The purposes of this chapter are: To declare a national policy which will encourage productive and enjoyable harmony between man and his environment; to promote efforts which will prevent or eliminate damage to the environment and biosphere and stimulate the health and welfare of man; to enrich the understanding of the ecological systems and natural resources important to the Nation; and to establish a Council on Environmental Quality.

42 U.S.C. § 4321. To accomplish these ends, Congress imposed extensive procedural requirements on government action affecting the environment.

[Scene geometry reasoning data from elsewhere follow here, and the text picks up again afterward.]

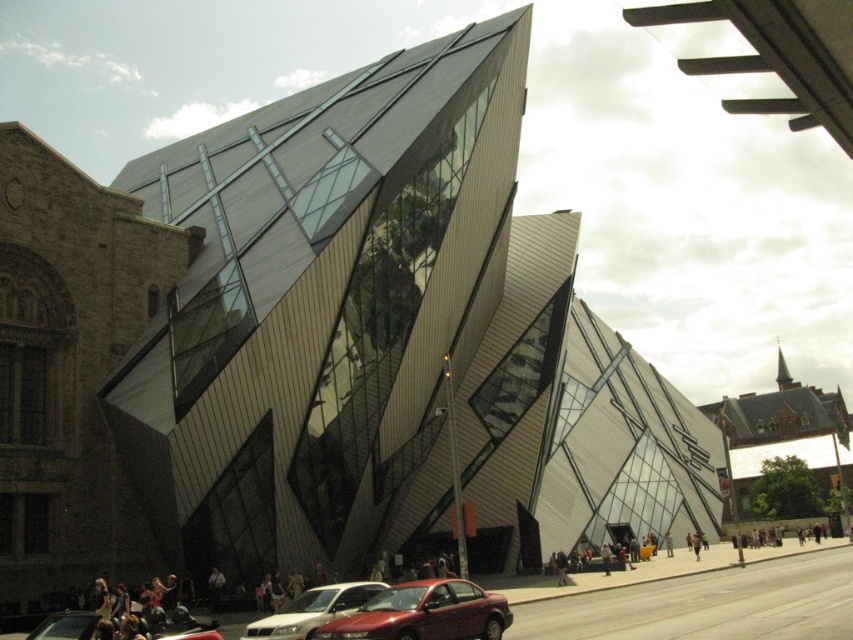
From the picture: You are a delivery driver trying to park your shiny red sedan at center in a parking spot that can only accommodate vehicles smaller than it. There is a metallic red car at lower center already parked nearby. Can your vehicle fit in the spot?

The shiny red sedan at center is bigger than the metallic red car at lower center. Since the parking spot can only accommodate vehicles smaller than your shiny red sedan at center, your vehicle cannot fit in the spot.

You are standing on the sidewalk in front of the modern building and want to take a photo of the matte white sedan at lower center. If your camera has a maximum zoom range of 40 meters, will you be able to capture the entire sedan in the photo without moving closer?

The distance between you and the matte white sedan at lower center is 41.83 meters, which exceeds the camera maximum zoom range of 40 meters. Therefore, you won not be able to capture the entire sedan in the photo without moving closer.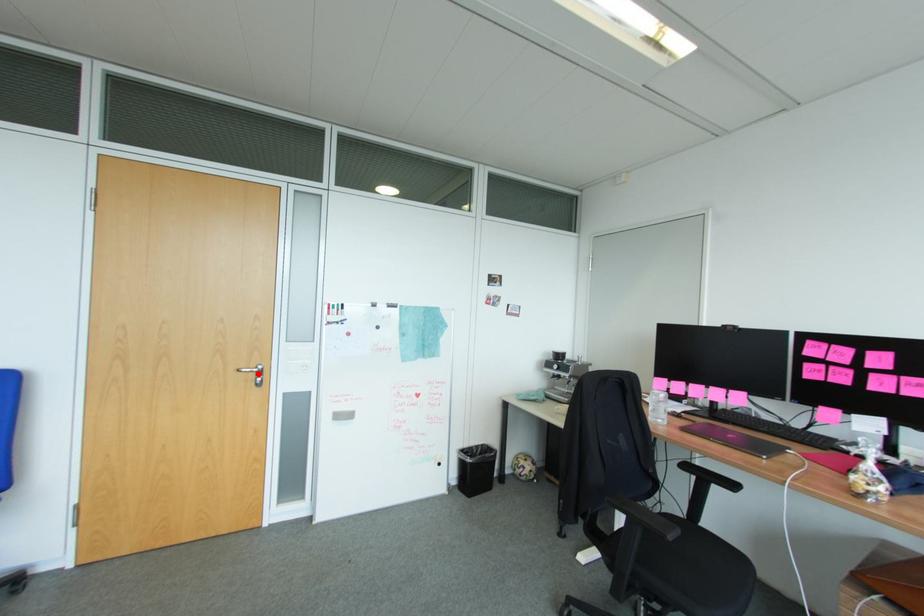
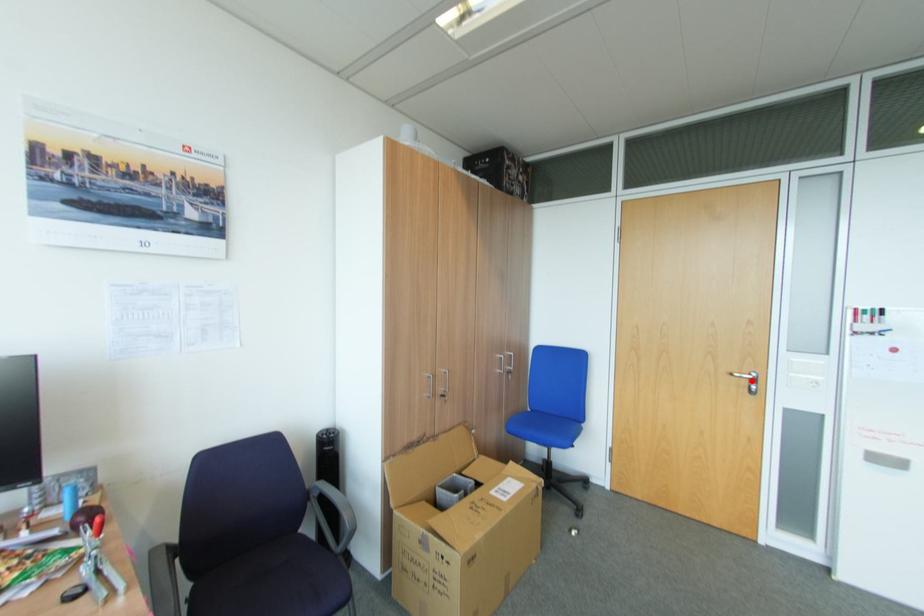
I am providing you with two images of the same scene from different viewpoints. A red point is marked on the first image and another point is marked on the second image. Does the point marked in image1 correspond to the same location as the one in image2?

Yes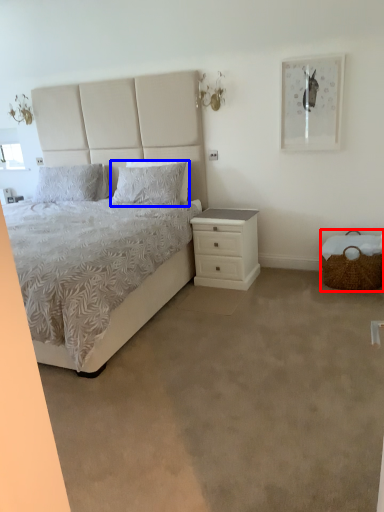
Question: Which object appears closest to the camera in this image, basket (highlighted by a red box) or pillow (highlighted by a blue box)?

Choices:
 (A) basket
 (B) pillow

Answer: (A)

Paramount among these were the requirements that all federal agencies shall, “to the fullest extent possible”:

(A) utilize a systematic, interdisciplinary approach which will insure the integrated use of the natural and social sciences and the environmental design arts in planning and in decisionmaking which may have an impact on man’s environment;
(B) identify and develop methods and procedures ... which will insure that presently unquantified environmental amenities and values may be given appropriate consideration in decisionmak-ing along with economic and technical considerations;
(C)include in every recommendation or report on proposals for legislation and other major Federal actions significantly affecting the quality of the human environment, a detailed statement by the responsible official on—
(i) the environmental impact of the proposed action,
(ii) any adverse environmental effects which cannot be avoided should the proposal be implemented,
(iii) alternatives to the proposed action,
(iv) the relationship between local short-term uses of man’s environment and the maintenance and enhancement of long-term productivity, and
(v) any irreversible and irretrievable commitments of resources which would be involved in the proposed action should it be implemented.

Id. § 4332(2). Congress further directed that, again “to the fullest extent possible,” “the policies, regulations, and public laws of the United States shall be interpreted and administered in accordance with the policies set forth in this chapter.” Id. § 4332(1). This unequivocal command has guided the United States’ environmental policy for more than thirty years, and pervades every aspect of government deci-sionmaking.

B. Clean Air Act

Federal air quality legislation dates back to at least the mid-1950s, and' the CAA itself to 1963, Pub.L. No. 88-206, 77 Stat. 393, but it was the substantial amendment in 1970, Pub.L; No. 91-604, 84 Stat. 1713, that gave the Act its modern, far-reaching scope. The Act was amended again to further broaden its reach in 1977, Pub.L. [1011]*1011No. 95-95, 91 Stat. 749, and in 1990, Pub.L. No. 101-549, 104 Stat. 2399. Before the 1970 Amendments, there existed no federal air pollution standards, nor mandatory enforcement mechanisms; federal officials could only encourage states to develop air-quality enforcement programs. All this was dramatically altered by the 1970 Amendments, which mandated national air quality standards and deadlines for their attainment. Pub.L. No. 91-604, § 4, 84 Stat. at 1678-89. These amendments also created an innovative federal-state partnership structure whereby states were to develop individual “implementation plans” to attain compliance with federal standards, and the newly created Environmental Protection Agency (“EPA”) was charged with evaluating, overseeing, and enforcing state compliance with these plans. Id. The 1970 Amendments specifically addressed for the first time hazardous pollutants and automobile exhausts, bringing these “mobile sources” within the scope of the EPA’s authority. Id. §§ 6-9, 84 Stat. at 1690-700.

The 1977 Amendments added an important procedural safeguard: they forbade the federal government and its agencies from “engag[ing] in, support[ing] in any way or providing] financial assistance for, licensing] or permitting], or approving], any activity which does not conform to [an approved state] implementation plan.” 42 U.S.C.